Differentially regulated pathways in cells expressing Ank13, Ank13_I127R, or Ank13ΔF-box grouped by biological process. Bar plots showing the GO terms subdivided by biological processes that are down- or upregulated in cells expressing GFP-tagged Ank13 (A and B), Ank13ΔF-box (C and D), or Ank13_I127R (E and F) compared to cells expressing GFP. Shown are the top 20 most significantly enriched downregulated (green; A, C, and E) and upregulated (red; B, D, and F) GO terms as determined by –log₁₀(P_adj) value. n = number of genes included in GO term.

FIG 10

Genes downregulated in cells expressing Ank13 show enriched modulation of the inflammatory response. The 60 host genes that were downregulated (A) or 18 genes that were upregulated (B) ≥2-fold in cells expressing GFP-Ank13 were subjected to STRING analysis.
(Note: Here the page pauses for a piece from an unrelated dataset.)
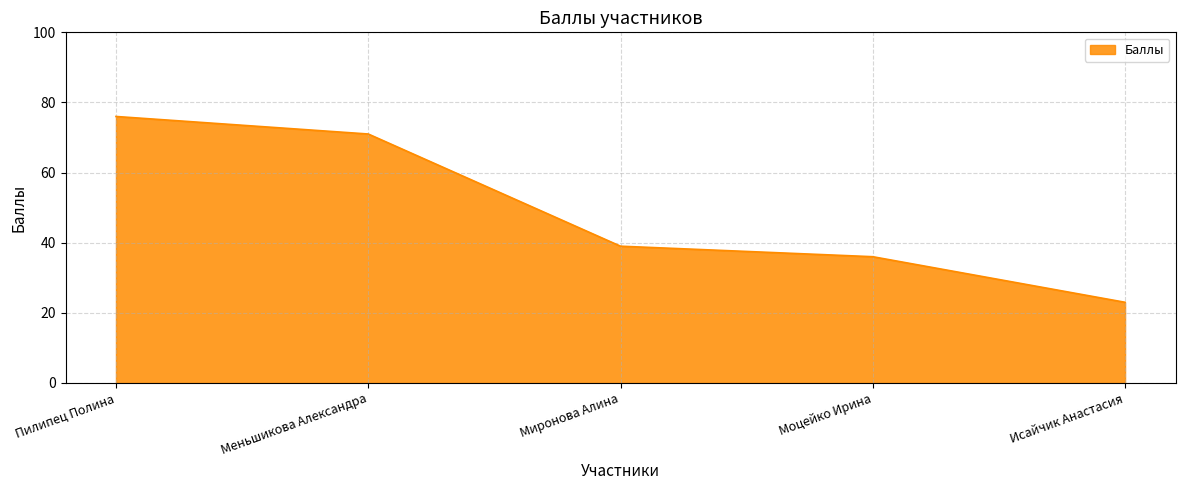

Rank the categories by value from lowest to highest.

Исайчик Анастасия, Моцейко Ирина, Миронова Алина, Меньшикова Александра, Пилипец Полина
The shaded blue oval in panel A was added manually to denote genes involved in host cell inflammatory response.

FIG 11

Differential gene expression profiles influenced by O. tsutsugamushi infection. Volcano plots showing differential expression profiles for cells infected with O. tsutsugamushi for 4 h (A) or 48 h (B) compared to uninfected cells. Gray horizontal dashed line indicates the threshold for significantly differentially expressed genes (P_adj < 0.05). Vertical dashes indicate genes exhibiting a log₂(fold change) of >1 or <−1. Each dot corresponds to an individual gene. Blue dots indicate no significant difference in infected cells compared to uninfected cells. Red and green dots indicate genes that are up- or downregulated, respectively, in cells expressing GFP fusions versus cells expressing GFP. Fractions in top corners denote the number of genes with log₂(fold change) of >1 or <−1 out of the total number of differentially expressed genes.